In the Ohio search-and-seizure opinion, what is the address of the garage where the police went to execute the search warrant?

- Excerpt
■ ■ ■ ■

Supreme Court of Ohio
Jul 12, 1978
55 Ohio St. 2d 82 (Ohio 1978)

Summary

adopting the plain view test in Ohio

Summary of this case from State v. Hakim

Opinion

No. 77-1035

Decided July 12, 1978.

Criminal law — Search and seizure — Warrant requirement — Plain-view exception — Seizure not upheld, when.

1. In order for evidence to be seized under the plain view exception to the search warrant requirement it must be shown that (1) the initial intrusion which afforded the authorities the plain view was lawful; (2) the discovery of the evidence was inadvertent; and (3) the incriminating nature of the evidence was immediately apparent to the seizing authorities.

2. Where a police officer, in the course of executing a search warrant, discovers automobile body parts not described in that warrant, and harbors no more than a generalized suspicion that such parts have been stolen, the incriminating nature of the parts cannot be said to be "immediately apparent," and the seizure of the parts will not be upheld under the plain view doctrine.

APPEAL from the Court of Appeals for Cuyahoga County.

On October 5, 1976, appellee, James E. Williams, was indicted by the Cuyahoga County Grand Jury on the charge of receiving stolen property, in contravention of R.C. 2913.51. Appellee subsequently pleaded not guilty to this charge, and filed a motion to suppress all evidence obtained by virtue of an allegedly illegal search. This motion came on for a hearing in the Court of Common Pleas of Cuyahoga County on December 13, 1976.

Cleveland Police Detective William Tell, a veteran member of the auto theft unit, was the sole witness to testify at this hearing. Tell stated that on the afternoon of August 13, 1976, he and four other policemen drove to a garage located at 17524 Miles Avenue, in the city of Cleveland, for the purpose of executing a search warrant. The warrant had been issued on the declaration of the owner of a hydraulic jack, a cutting torch and acetylene tank, who averred that he had observed his property at this particular address.

■ ■ ■ ■

- Dataset content
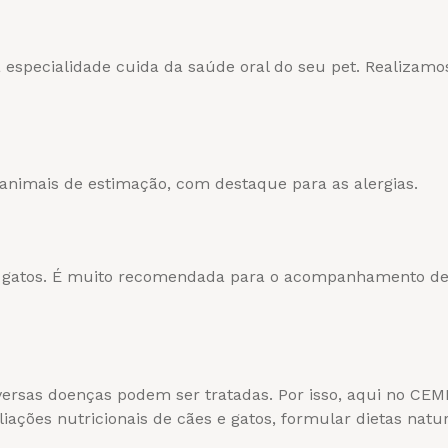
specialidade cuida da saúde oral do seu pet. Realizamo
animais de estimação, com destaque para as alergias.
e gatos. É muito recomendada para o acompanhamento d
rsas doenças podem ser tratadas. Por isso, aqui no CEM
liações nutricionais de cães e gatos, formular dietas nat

■ ■ ■ ■

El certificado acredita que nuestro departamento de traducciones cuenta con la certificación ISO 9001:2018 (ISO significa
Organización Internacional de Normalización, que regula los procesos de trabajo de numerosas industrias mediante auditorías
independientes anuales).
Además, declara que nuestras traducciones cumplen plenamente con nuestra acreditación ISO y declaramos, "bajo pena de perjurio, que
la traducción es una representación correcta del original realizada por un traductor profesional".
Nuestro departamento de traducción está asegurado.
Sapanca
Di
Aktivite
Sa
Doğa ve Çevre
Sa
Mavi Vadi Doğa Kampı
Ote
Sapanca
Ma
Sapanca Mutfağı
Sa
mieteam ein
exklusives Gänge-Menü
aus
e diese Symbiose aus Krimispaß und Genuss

■ ■ ■ ■

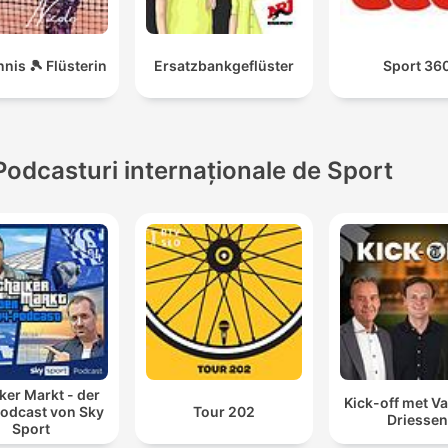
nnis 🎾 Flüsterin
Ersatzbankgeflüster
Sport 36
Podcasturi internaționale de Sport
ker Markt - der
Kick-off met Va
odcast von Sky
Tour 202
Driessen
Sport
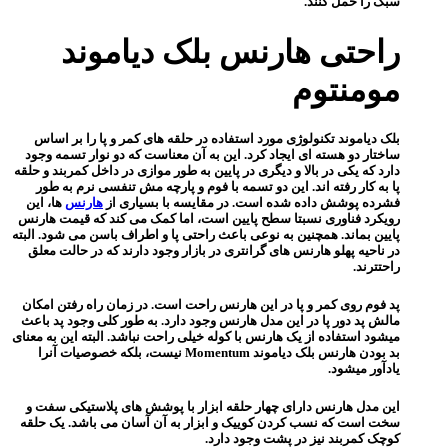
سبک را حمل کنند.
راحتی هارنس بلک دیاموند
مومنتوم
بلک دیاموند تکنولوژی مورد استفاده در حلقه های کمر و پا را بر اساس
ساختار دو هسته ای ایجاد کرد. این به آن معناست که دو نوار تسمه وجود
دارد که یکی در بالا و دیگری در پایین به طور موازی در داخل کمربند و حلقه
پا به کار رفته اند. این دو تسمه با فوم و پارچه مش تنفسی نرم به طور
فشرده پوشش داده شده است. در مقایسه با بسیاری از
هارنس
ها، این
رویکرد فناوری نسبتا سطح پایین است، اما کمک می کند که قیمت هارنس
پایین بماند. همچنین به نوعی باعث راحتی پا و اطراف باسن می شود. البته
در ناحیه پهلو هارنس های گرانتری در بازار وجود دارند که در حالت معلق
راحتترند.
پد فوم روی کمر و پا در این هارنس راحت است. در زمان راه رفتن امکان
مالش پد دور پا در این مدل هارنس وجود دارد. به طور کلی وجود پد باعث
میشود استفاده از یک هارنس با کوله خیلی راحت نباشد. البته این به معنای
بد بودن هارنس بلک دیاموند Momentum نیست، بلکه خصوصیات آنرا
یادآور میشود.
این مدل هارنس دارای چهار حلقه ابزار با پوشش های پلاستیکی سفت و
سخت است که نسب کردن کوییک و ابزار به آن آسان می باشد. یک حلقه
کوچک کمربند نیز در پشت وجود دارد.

■ ■ ■ ■

- Exercise output
17524 Miles Avenue, in the city of Cleveland.